Tough Times

by Ed Meyer

posted on October 18, 2008 in General Discussion | No Comments >>

By the time the Great Depression descended on the nation like a bitter cold front, horse racing in the United States was already in a deep freeze. It had gone cold during the first decade of the twentieth century, after a series of race-fixing scandals triggered a wave of legislation making betting illegal. The sport crumbled. At the turn of the century there had been 300 racetracks nationwide; by 1908, only 25 remained. The American bans proved a boon to the Mexican horse racing business, and Tijuana became a betting mecca.

In the 1930s impoverished state governments, in search of ways to increase revenues, returned to the potential honey pot of horse racing. In exchange for legalizing betting on the sport, one state after another exacted steep taxes on racing revenues. The deal was mutually beneficial to private investors and government tax collectors, and led to a 70 percent increase in the number of tracks across the country. Crowds as large as had ever assembled for the sport turned up at the racetrack.

People visited the track by the thousands every day, eager for the drama of a horse race. Horse racing, along with baseball, dominated the sports world. Sports were not the only diversions available to Americans struggling to grind out a living. Movie theaters transported viewers to places as appealing as Oz, attracting 85 million people a week. Others preferred to take their escape around the living room radio, listening to the heroic exploits of The Lone Ranger or Little Orphan Annie.

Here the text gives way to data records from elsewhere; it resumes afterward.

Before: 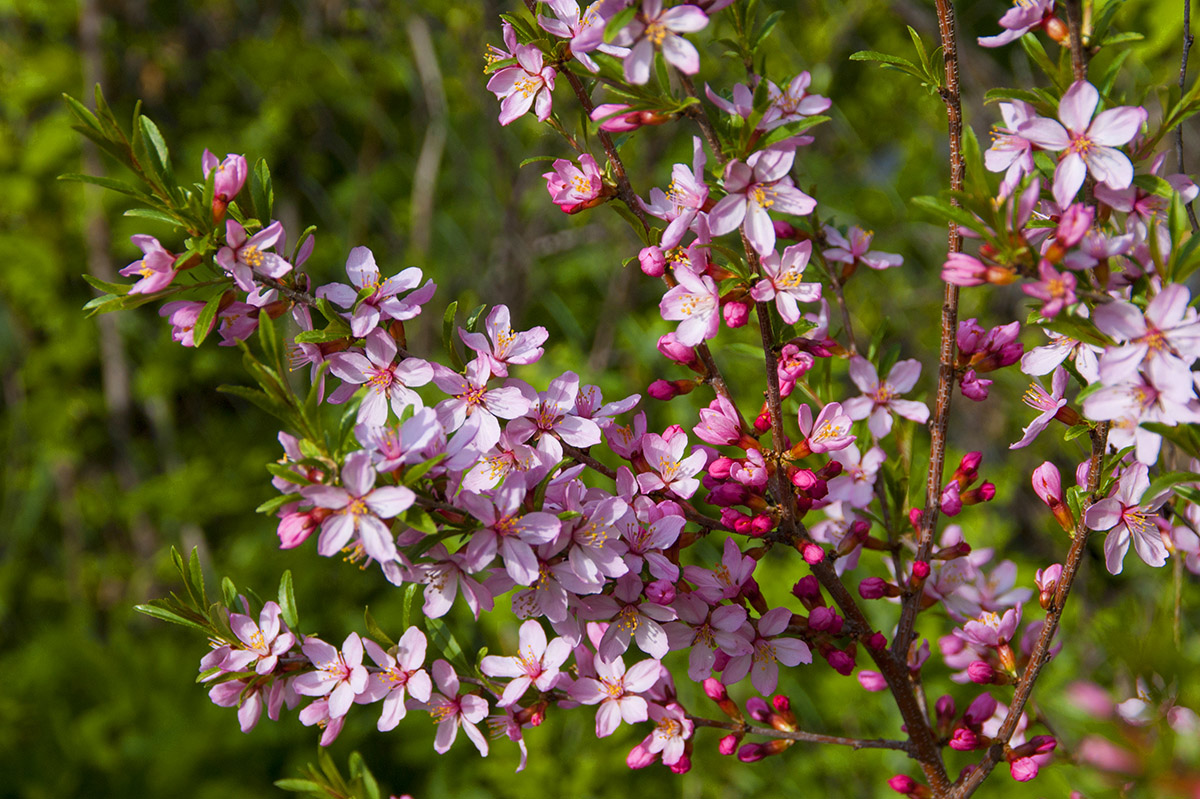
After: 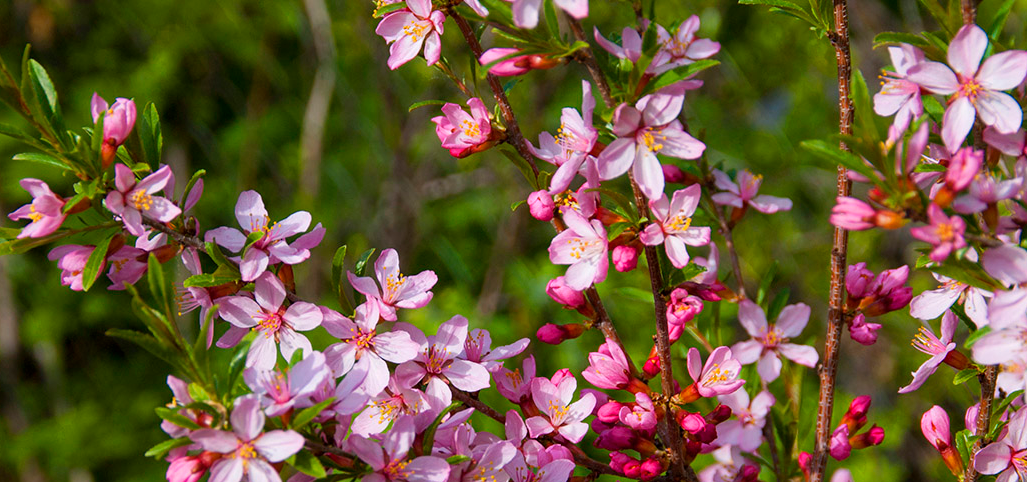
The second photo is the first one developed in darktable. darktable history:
crop and rotate: left 9.328%, top 7.095%, right 5.02%, bottom 32.568%
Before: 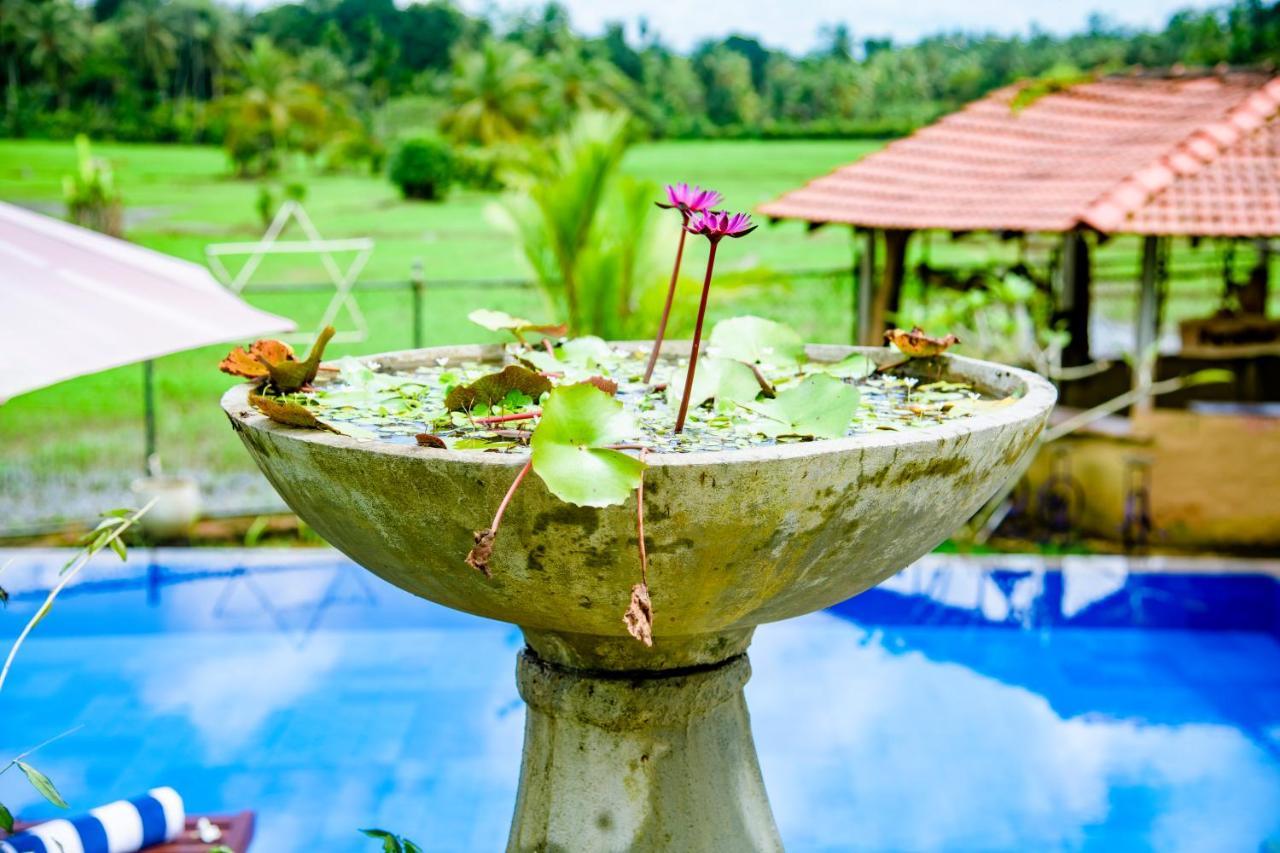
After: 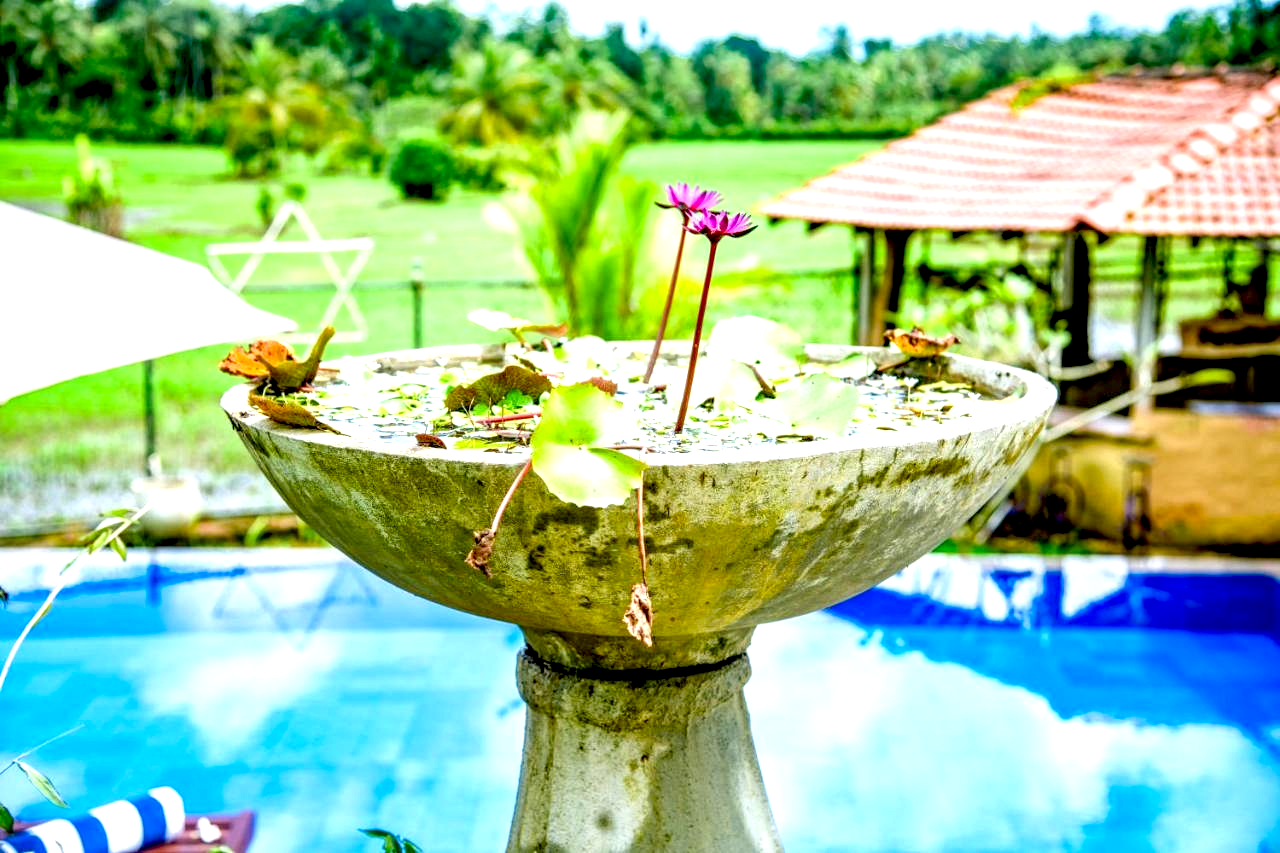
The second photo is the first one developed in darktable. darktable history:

Fans, struggling to survive in their day-to-day lives, might have identified with the horse because of his underdog status. His stance was not regal; his body was rather low-slung. He had an awkward-looking gait. He had been mistreated as a young horse, raced and whipped too often, treatment which had turned him into an underachiever and a steady loser. He had his greatest success at a relatively old age, another reason for fans to embrace him. He also had what many thought would be a career-ending accident. Still, Seabiscuit came back to win the Santa Anita Handicap with his jockey Red Pollard, who had a matching hard-luck story. That race, and a glorious win, was his last and it came in 1940, just as a trying decade was finally coming to a close. Says Gene Smith: “This is the story of every happy-ending fairytale that Mother read to us when we were in the nursery. And to a depression-ridden, anxious, frightened nation, it must have come like a great sunrise.”